Northeastern Section - 49th Annual Meeting (23–25 March)

Paper No. 21
Presentation Time: 1:30 PM-5:35 PM

NUTRIENT DYNAMICS OF NEQUASSET LAKE: EFFECTS OF ANADROMOUS ALEWIFE SUBSIDIES


CUNNINGHAM, Tanner, Geology, Bates College, Lewiston, ME 04240 and JOHNSON, Beverly J., Department of Geology, Bates College, Lewiston, ME 04210, tannercunningham@sbcglobal.net

This study aims to create a detailed budget for nitrogen and phosphorous in Nequasset Lake, Woolwich, ME. Nequasset supplies drinking water to Bath and Brunswick, and its nutrient inputs are subsidized every spring by an annual migration of the Alewife Alosa Pseudoharengus.

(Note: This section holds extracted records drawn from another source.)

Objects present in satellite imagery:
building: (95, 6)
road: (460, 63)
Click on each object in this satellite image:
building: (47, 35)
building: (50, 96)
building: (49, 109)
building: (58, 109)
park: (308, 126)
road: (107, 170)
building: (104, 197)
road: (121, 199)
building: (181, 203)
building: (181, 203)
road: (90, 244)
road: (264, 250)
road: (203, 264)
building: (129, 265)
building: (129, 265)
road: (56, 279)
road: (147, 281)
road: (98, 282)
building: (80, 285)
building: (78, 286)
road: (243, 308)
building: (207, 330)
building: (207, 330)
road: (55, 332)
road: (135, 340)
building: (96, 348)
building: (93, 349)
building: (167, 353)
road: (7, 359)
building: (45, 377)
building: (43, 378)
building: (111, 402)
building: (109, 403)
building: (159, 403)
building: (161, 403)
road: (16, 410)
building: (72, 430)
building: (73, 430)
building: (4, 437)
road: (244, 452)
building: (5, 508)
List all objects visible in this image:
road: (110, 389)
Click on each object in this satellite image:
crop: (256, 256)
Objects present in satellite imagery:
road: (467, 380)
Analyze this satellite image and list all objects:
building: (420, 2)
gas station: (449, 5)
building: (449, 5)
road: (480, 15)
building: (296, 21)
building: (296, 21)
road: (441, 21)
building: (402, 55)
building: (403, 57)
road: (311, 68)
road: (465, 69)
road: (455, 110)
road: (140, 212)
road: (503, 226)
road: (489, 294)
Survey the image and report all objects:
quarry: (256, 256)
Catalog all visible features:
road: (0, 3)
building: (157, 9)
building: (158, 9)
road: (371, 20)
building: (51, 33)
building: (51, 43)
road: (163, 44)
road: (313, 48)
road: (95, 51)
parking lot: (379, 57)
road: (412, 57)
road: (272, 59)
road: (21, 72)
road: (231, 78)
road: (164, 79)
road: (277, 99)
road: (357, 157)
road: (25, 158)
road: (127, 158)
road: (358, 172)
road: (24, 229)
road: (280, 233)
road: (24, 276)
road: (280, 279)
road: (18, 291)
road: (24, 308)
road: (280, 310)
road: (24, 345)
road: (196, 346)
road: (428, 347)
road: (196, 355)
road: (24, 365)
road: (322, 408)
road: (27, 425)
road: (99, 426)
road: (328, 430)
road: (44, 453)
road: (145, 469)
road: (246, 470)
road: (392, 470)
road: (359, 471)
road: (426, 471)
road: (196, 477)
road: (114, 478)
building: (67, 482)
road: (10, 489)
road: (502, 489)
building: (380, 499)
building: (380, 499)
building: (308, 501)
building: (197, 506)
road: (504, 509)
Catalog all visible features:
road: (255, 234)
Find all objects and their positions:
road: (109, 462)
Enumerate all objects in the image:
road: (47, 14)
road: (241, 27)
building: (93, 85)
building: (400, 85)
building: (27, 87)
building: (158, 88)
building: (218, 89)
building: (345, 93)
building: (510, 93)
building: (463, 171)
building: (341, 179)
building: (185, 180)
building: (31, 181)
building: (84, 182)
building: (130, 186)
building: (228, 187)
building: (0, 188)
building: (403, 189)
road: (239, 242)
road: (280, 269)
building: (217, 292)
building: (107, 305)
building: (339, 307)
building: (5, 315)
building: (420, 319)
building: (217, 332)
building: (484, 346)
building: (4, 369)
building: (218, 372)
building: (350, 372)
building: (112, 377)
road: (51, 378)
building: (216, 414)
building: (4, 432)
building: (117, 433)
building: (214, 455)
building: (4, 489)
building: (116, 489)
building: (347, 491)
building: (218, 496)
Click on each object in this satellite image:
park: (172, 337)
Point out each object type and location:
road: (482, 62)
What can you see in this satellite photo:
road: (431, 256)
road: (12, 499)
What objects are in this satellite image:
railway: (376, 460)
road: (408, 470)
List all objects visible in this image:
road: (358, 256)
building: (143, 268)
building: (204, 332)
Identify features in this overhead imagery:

These anadromous fish swim upriver from the Gulf of Maine to spawn in the lake, bringing with them biomass and nutrients from the marine system that will be incorporated into lake nutrient cycles via excretion, gamete release, and mortality. Young of the year fish will in turn export some of these nutrients with their fall emigration. Fish passage, however, is limited by a dilapidated fish ladder and commercial alewife harvest. Preliminary results of water nutrient concentration data and carbon and nitrogen stable isotope analysis indicate that these marine derived nutrients (MDNs) currently represent a very small proportion of total lake nutrient cycling. Current modeling efforts seek to quantify the effects of potential fish ladder restoration and increased Alewife migration strength on lake health. Results should help to strengthen the case for the habitat restoration of this ecologically and economically important species.